TEXT SEGMENT ->
^^^^^^^^^^^^^^^^

Handling Channels/LiveView LongPoll fallback "unmatched topic"

I’m investigating LiveView JS client errors when the Socket/LiveSocket throws failed with reason: {"reason":"unmatched topic"}.

I modified Phoenix 1.8.1 to emit telemetry events when the “unmatched topic” condition happens server side and collected some of those events (including socket and reply) with production traffic for debugging.

It turns out a batch of such errors all were related to the :longpoll transport and I’m trying to understand what the underlying cause might be, and whether I can safely ignore those errors assuming the channel connection will be re-established anyway later.

I have a proxy (Cloudflare) between users and the server.

This is one of the events, PII scrubbed:

%{
  name: [:phoenix, :socket_unmatched_topic],
  metadata: %{
    reply: %Phoenix.Socket.Reply{
      topic: "lv:phx-GGJYSitVRluvhDWD",
      status: :error,
      payload: %{reason: "unmatched topic"},
      ref: "92",
      join_ref: nil
    },
    socket: %Phoenix.Socket{
      assigns: %{},
      channel: nil,
      channel_pid: nil,
      endpoint: MyAppWeb.Endpoint,
      handler: Phoenix.LiveView.Socket,
      id: nil,
      joined: false,
      join_ref: nil,
      private: %{
        connect_info: %{
          x_headers: [
            # ...
          ]
        }
      },
      pubsub_server: MyApp.PubSub,
      ref: nil,
      serializer: Phoenix.Socket.V2.JSONSerializer,
      topic: nil,
      transport: :longpoll,
      transport_pid: #PID<0.33718.0>
    }
  },
  measurements: %{system_time: 1757064975931223300}
}

Has anybody explored this area before and could help shed some light?
What additional data could I gather?

My current thought is that the client either misses a ping/heartbeat or the proxy terminates a connection earlier, causing a server process backing the channel connection to go away. Probably the client reconnects spawning a new process / "lv:..." topic and the user doesn’t even notice :crossed_fingers:

It would help me to reproduce this locally, so any tips / shortcuts are welcome :slight_smile:

References collected:

In order to preserve the state of the user’s connected socket and to preserve the behaviour of a socket being long-lived, the user’s process is kept alive, and each long-poll request attempts to find the user’s stateful process. If the stateful process is not reachable, every request will create a new process and a new state, thereby breaking the fact that the socket is long-lived and stateful.

^^^^^^^^^^^^^^^^

EXCERPTED RECORDS ->

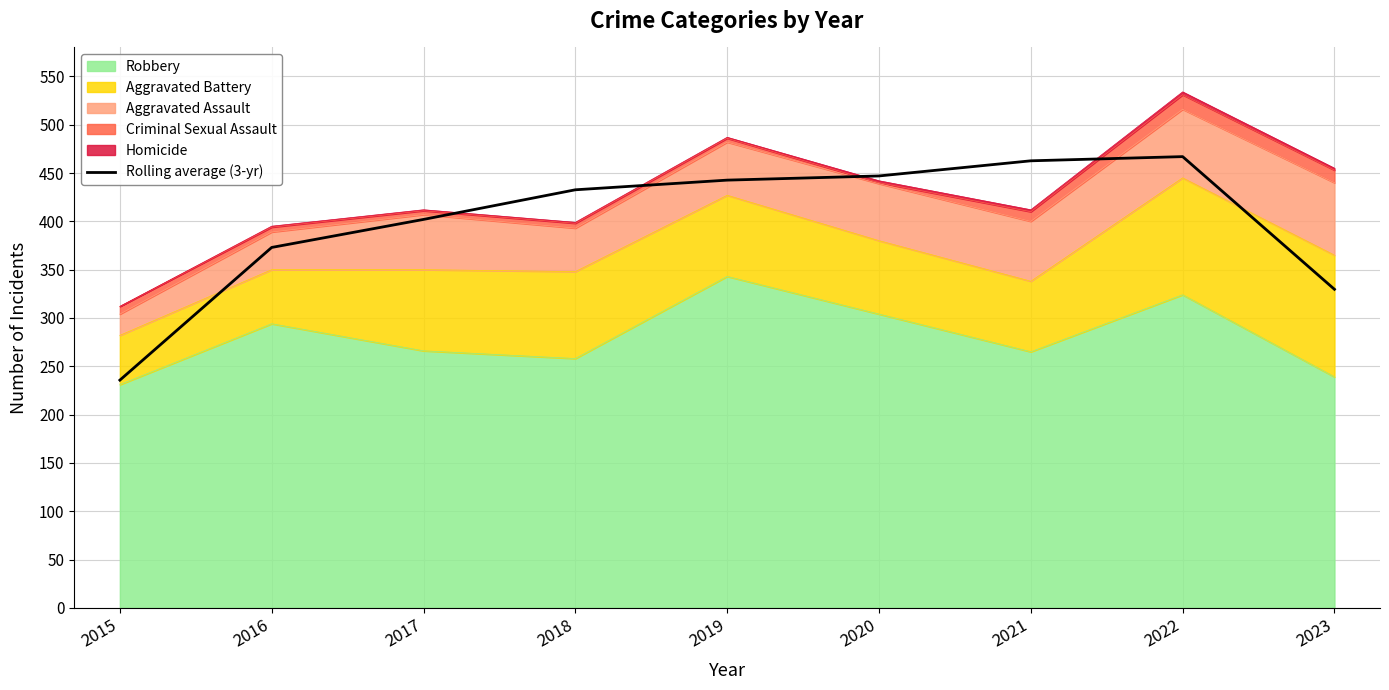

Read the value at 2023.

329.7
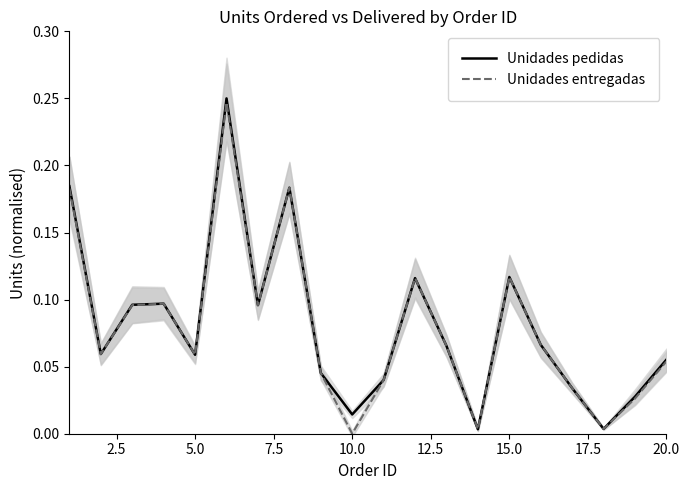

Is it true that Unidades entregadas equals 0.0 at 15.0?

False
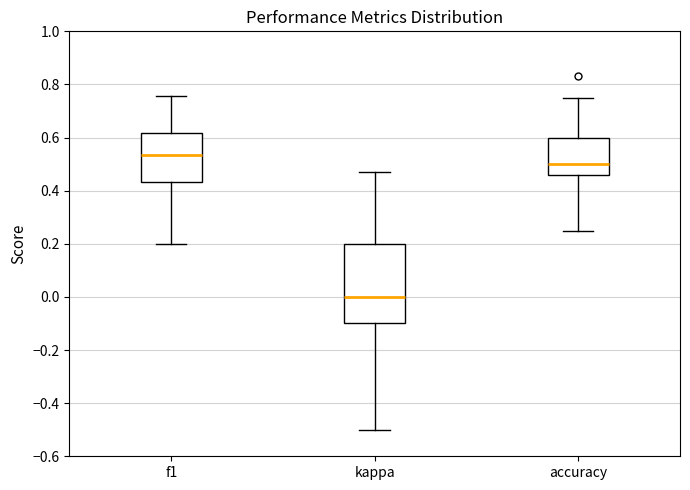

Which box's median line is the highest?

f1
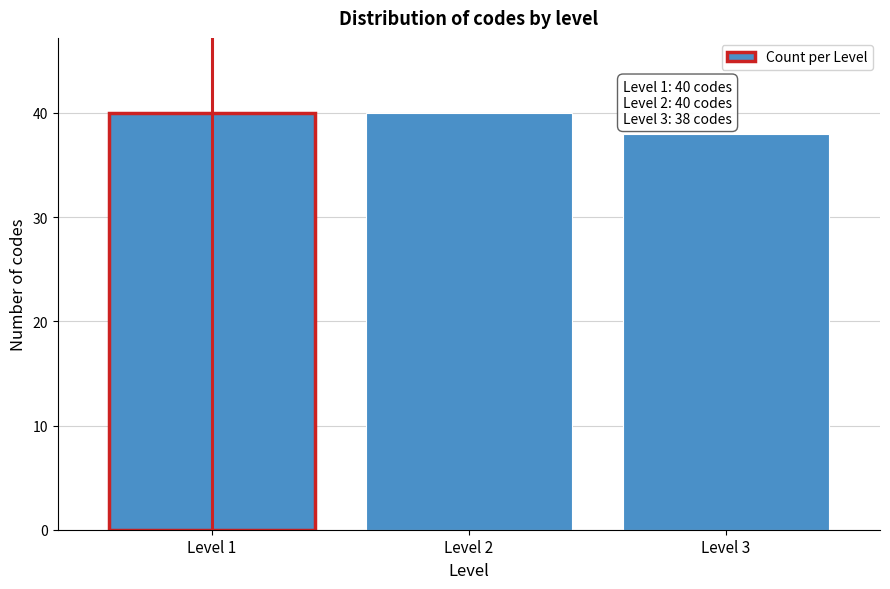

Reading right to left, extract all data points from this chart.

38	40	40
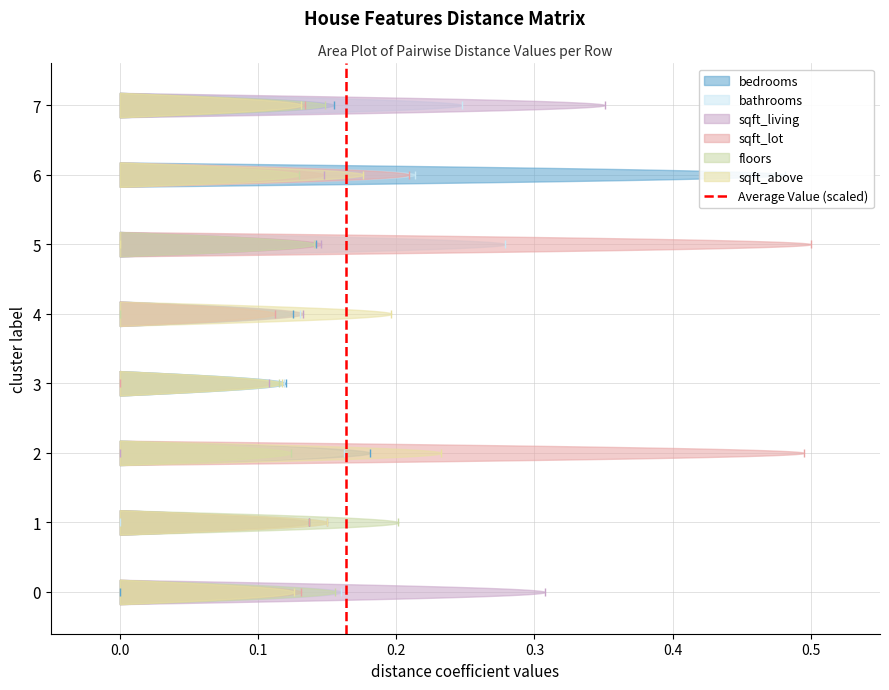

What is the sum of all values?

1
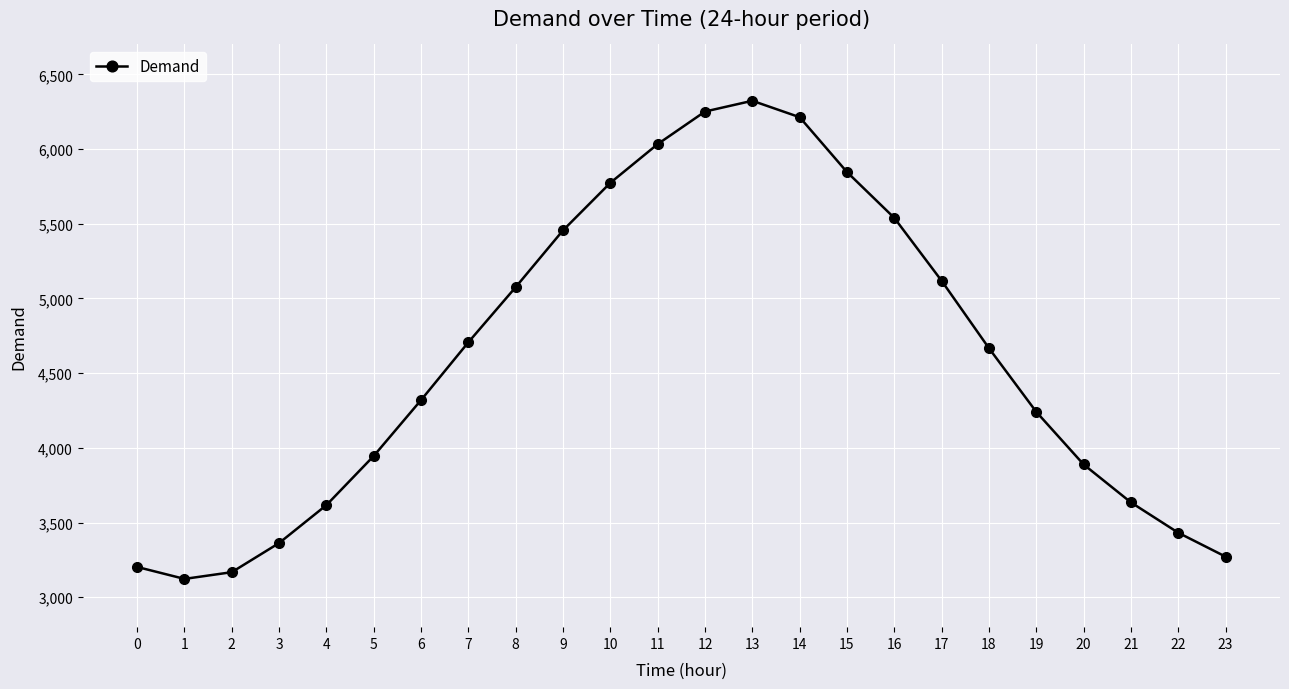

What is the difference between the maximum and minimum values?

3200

^^^^^^^^^^^^^^^^

ACTIVITY -> In the forum thread, which proxy does the poster say sits between users and the server? The entries have no connection to the forum thread on LongPoll "unmatched topic" errors.

WRITTEN ANSWER -> Cloudflare.